Matius pada hari ini menguatkan kita semua sebagai pengikut Kristus untuk bertahan sampai kesudahan dalam mengikuti Kristus. Tuhan Yesus ketika mengutus para Rasul, sudah mengatakan dengan jelas bahwa misi untuk mewartakan Kerajaan Sorga tidaklah semudah yang dibayangkan. Banyak kesulitan akan mereka hadapi. Ia berkata: “Lihatlah Aku mengutus kalian seperti ke tengah-tengah serigala. Oleh karena hendaklah kalian cerdik seperti ular dan tulus seperti merpati”.

Para rasul sebagai Utusan Tuhan mengalami penolakan, penganiayaan bahkan sampai pada tingkat kemartiran. Mereka menumpahkan darah untuk Kristus. Oleh karena itu Yesus menyarankan mereka untuk cerdik seperti ular dan tulus seperti merpati. Sebenarnya cerdik dan tulus ini adalah dua hal yang berlawanan, tetapi Yesus bermaksud mengingatkan para murid untuk menjaga diri dan bertahan dalam hidup di hadapan orang-orang yang tidak mengenal Allah. Mereka bertahan hidup karena Tuhan sendiri menjadi pelindung.

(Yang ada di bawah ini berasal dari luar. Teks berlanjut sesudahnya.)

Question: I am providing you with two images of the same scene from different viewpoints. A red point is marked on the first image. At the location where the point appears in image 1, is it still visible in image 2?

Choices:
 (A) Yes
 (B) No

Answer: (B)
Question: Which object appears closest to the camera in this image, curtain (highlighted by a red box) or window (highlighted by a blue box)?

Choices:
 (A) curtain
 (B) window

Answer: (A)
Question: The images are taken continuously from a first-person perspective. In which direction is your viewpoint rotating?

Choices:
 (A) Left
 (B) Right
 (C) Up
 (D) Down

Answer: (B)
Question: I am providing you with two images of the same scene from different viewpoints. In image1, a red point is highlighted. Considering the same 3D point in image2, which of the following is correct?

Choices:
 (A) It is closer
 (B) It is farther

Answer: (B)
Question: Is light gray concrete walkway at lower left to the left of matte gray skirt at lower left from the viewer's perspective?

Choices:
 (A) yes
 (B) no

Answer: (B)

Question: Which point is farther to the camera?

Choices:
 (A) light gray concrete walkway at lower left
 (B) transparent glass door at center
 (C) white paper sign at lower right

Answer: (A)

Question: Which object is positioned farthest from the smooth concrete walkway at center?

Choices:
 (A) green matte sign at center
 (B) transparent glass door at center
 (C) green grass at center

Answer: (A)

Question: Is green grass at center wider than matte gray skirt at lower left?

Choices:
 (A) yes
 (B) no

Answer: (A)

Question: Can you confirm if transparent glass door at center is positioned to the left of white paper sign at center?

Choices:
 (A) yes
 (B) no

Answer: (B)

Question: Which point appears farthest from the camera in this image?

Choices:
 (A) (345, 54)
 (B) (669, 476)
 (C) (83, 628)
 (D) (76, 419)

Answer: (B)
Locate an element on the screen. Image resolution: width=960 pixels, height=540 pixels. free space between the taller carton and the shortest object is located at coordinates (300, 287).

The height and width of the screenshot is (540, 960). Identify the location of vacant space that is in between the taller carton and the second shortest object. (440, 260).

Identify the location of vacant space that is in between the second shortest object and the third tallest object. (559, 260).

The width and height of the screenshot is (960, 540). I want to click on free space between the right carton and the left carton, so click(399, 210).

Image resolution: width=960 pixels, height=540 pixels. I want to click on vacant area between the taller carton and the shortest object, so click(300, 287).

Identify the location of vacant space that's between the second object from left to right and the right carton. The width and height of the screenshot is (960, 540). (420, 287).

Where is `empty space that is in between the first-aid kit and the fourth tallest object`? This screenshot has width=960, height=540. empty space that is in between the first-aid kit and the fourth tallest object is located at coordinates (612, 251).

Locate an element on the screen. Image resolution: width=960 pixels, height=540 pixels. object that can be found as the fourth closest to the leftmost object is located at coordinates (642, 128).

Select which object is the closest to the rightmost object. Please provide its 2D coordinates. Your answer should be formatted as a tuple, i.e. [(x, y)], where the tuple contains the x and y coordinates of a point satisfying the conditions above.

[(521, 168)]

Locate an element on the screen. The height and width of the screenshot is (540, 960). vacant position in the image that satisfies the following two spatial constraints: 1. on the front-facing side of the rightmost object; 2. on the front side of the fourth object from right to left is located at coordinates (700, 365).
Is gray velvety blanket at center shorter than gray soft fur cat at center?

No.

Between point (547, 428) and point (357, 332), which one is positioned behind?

Tuhan Yesus juga menguatkan mereka dengan Roh Kudus. Roh Kudus diberikan oleh Bapa kepada para Rasul dan kepada setiap orang percaya karena Pembaptisan dan Dialah yang berkarya selamanya. Dialah yang membuka mulut para rasul, meletakkan kata-kata pada lidah dan pikiran mereka untuk mempertanggung jawabkan iman. Dengan kehadiran Roh Kudus ini maka mereka tidak harus takut. Roh Kuduslah yang memberi kesaksian tentang Yesus sang Putra.

Yesus juga mengingatkan para murid bahwa situasi chaos akan melanda semua keluarga manusia. Orang tidak lagi mengenal diri saudara, kawan atau lawan. Kisah kemartiran para pastor di atas di lakukan oleh golongan ekstrimis islam yang tidak lain adalah saudara-saudara sebangsa dan setanah air mereka. Ketika kejahatan menguasai manusia maka semua pandangan dan pikiran mereka terhadap manusia berubah. Di dalam keluarga, orang tua dan anak sama-sama memberontak sehingga keluarga menjadi hancur.

Sabda Tuhan pada hari ini mengundang kita semua untuk bertahan dalam pergumulan hidup sebagai orang percaya. Para rasul diutus Yesus seperti ke tengah serigala. Mereka mengalami penderitaan, penolakan bahkan kemartiran. Mereka bertahan dan darah mereka laksana benih yang jatuh ke tanah dan mati dan hidup subur di dalam Gereja.

Gereja hidup dan subur oleh darah para martir yang bertahan sampai keabadian.